W zatwierdzonym przez FTC dokumencie Facebook zobowiązał się do zapłaty 5 mld dolarów grzywny oraz do powołania niezależnej komisji ds. prywatności, która zapobiegałaby sprawowaniu "nieskrępowanej kontroli przez szefa Facebooka Marka Zuckerberga nad decyzjami mającymi wpływ na prywatność użytkowników". Koncern zgodził się również na większy nadzór nad zewnętrznymi aplikacjami, które mogą mieć dostęp do danych osobowych użytkowników tego serwisu.
"Oficjalnie zawarliśmy ugodę z Federalną Komisją Handlu w sprawie prywatności. Zgodziliśmy się na zapłatę historycznej grzywny, ale co ważniejsze, zamierzamy wprowadzić kilka poważnych strukturalnych zmian dotyczących sposobu tworzenia produktów i prowadzenia firmy" - czytamy w oświadczeniu Mark Zuckerberga.
"Porozumienie wymaga zmiany sposobu, w jaki podchodzimy do naszej pracy i nakłada dodatkową odpowiedzialność na ludzi, którzy tworzą nasze produkty na każdym poziomie firmy. Oznacza to ostrzejszy zwrot w kierunku prywatności, na inną skalę niż do tej pory" - napisał z kolei na blogu główny prawnik Facebooka Colin Stretch.
Media zwracają uwagę, że kwota 5 mld dolarów to druga co do wysokości grzywna w historii organu. Zdaniem krytyków mimo to jest ona zbyt mała, by realnie wpłynąć na postępowanie koncernu. Porozumienie między Facebookiem a FTC musi zostać jeszcze zatwierdzone przez sąd.
"Całkowity immunitet"
Ze strony FTC ugoda została przyjęta z wynikiem 3:2 - głosami przeważających w komisji Republikanów. Zawarciu porozumienia sprzeciwiali się Demokraci, zdaniem których określone w nim warunki są niewystarczające, a kara finansowa - niższa od kwoty, jaką zapewniły koncernowi niezgodne z przepisami praktyki.

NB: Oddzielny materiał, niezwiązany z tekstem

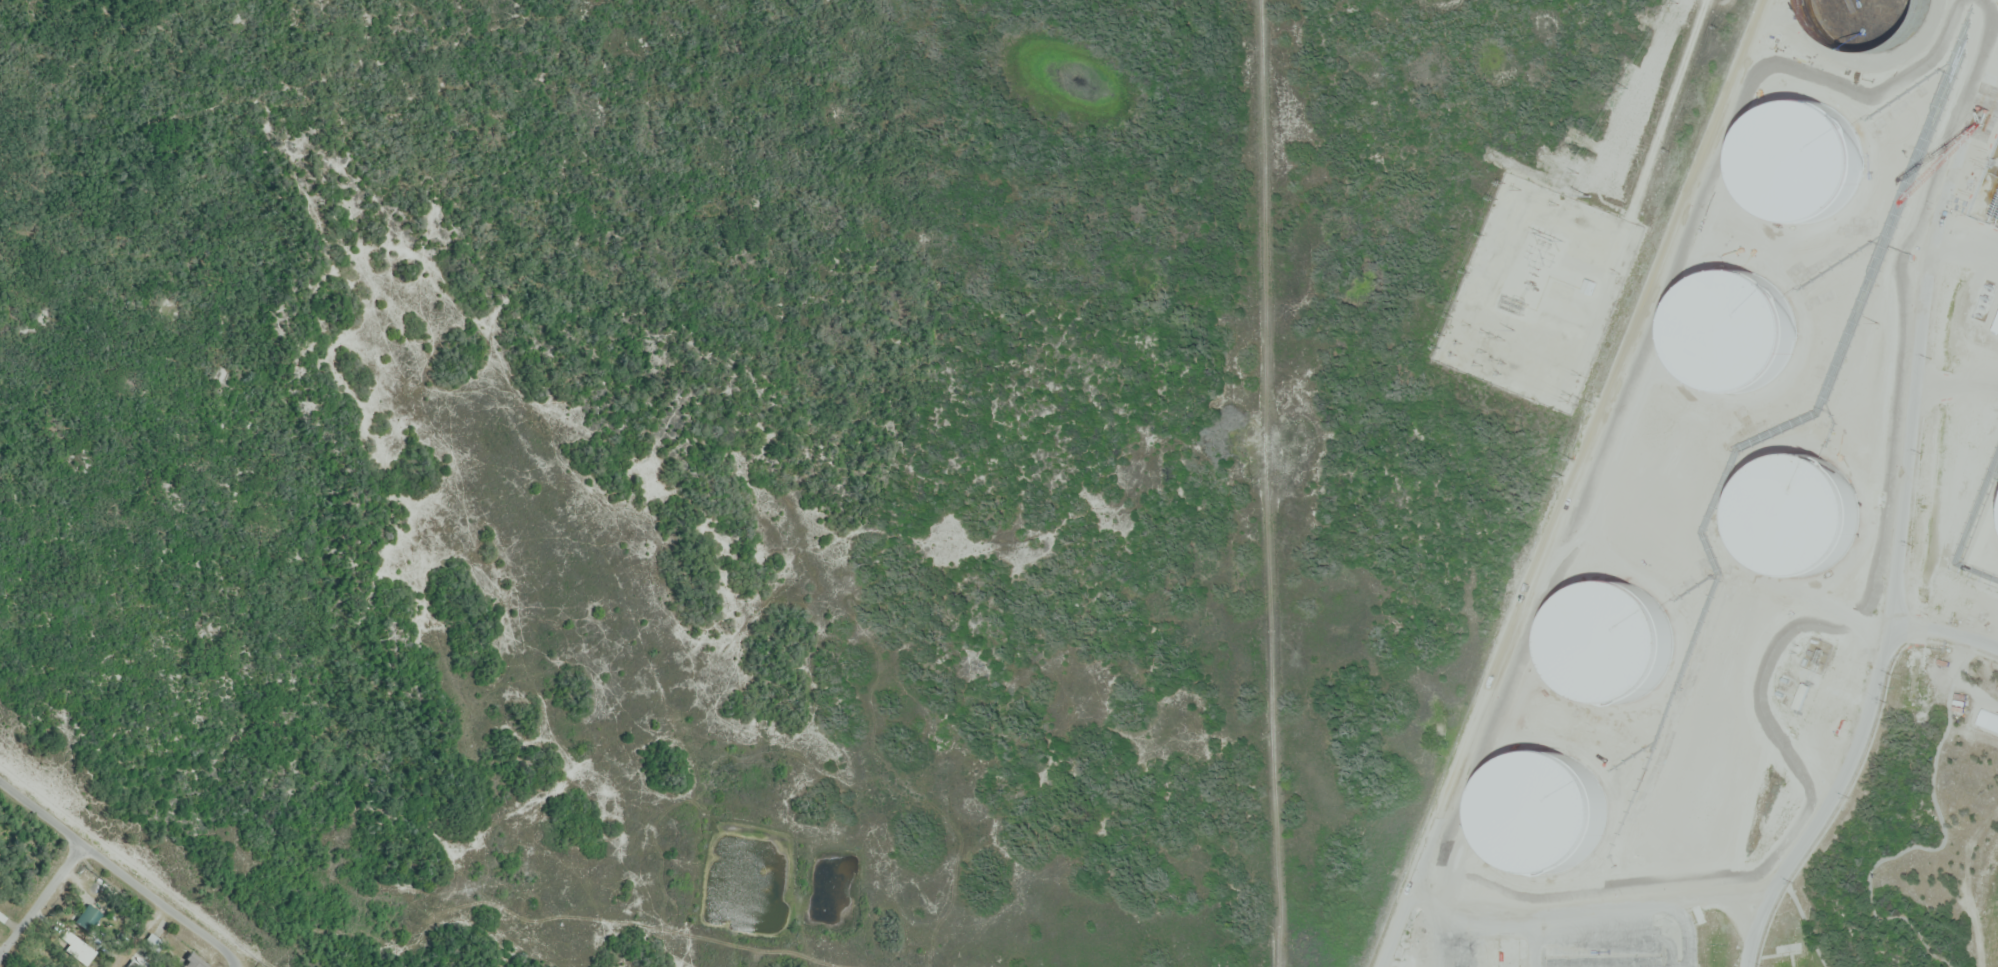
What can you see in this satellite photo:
road: (1671, 110)
power substation: (1538, 292)
road: (1899, 524)
road: (1944, 631)
building: (1548, 758)
road: (120, 869)
road: (42, 897)
building: (1698, 913)
building: (1462, 939)
building: (152, 942)
building: (1508, 952)
building: (191, 961)
road: (234, 966)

Związany z Partią Demokratyczną komisarz Rohit Chopra ocenił, że ugoda daje "całkowity immunitet" kadrze zarządzającej firmy i "nie stanowi realnego ograniczenia dla modelu biznesowego" koncernu, a także "nie rozwiązuje zasadniczych problemów, które doprowadziły do nadużyć". Większość w FTC zgodziła się jednak, że porozumienie "znacząco zmniejsza władzę sprawowaną przez Zuckerberga", czego - zdaniem komisarzy - "do tej pory nie udało się dokonać żadnej instytucji rządowej na całym świecie".
Członkowie FTC podkreślili, że w wyniku ugody Mark Zuckerberg oraz inni przedstawiciele zarządu firmy będą musieli co kwartał podpisywać specjalne certyfikacje potwierdzające zgodność praktyk dot. prywatności w Facebooku z uzgodnieniami z FTC. Poświadczenie nieprawdy miałoby prowadzić do postępowań karnych i cywilnych.
W myśl ugody Facebook nie będzie mógł również pytać użytkowników o hasła do innych usług - na przykład poczty elektronicznej - podczas zakładania konta w serwisie, jak i wykorzystywać numerów telefonów podanych w ramach zwiększania zabezpieczeń do celów reklamowych. Koncern będzie musiał również uzyskiwać zgodę użytkownika na wykorzystanie jego danych zebranych przez wbudowane w serwis elementy technologii rozpoznawania twarzy.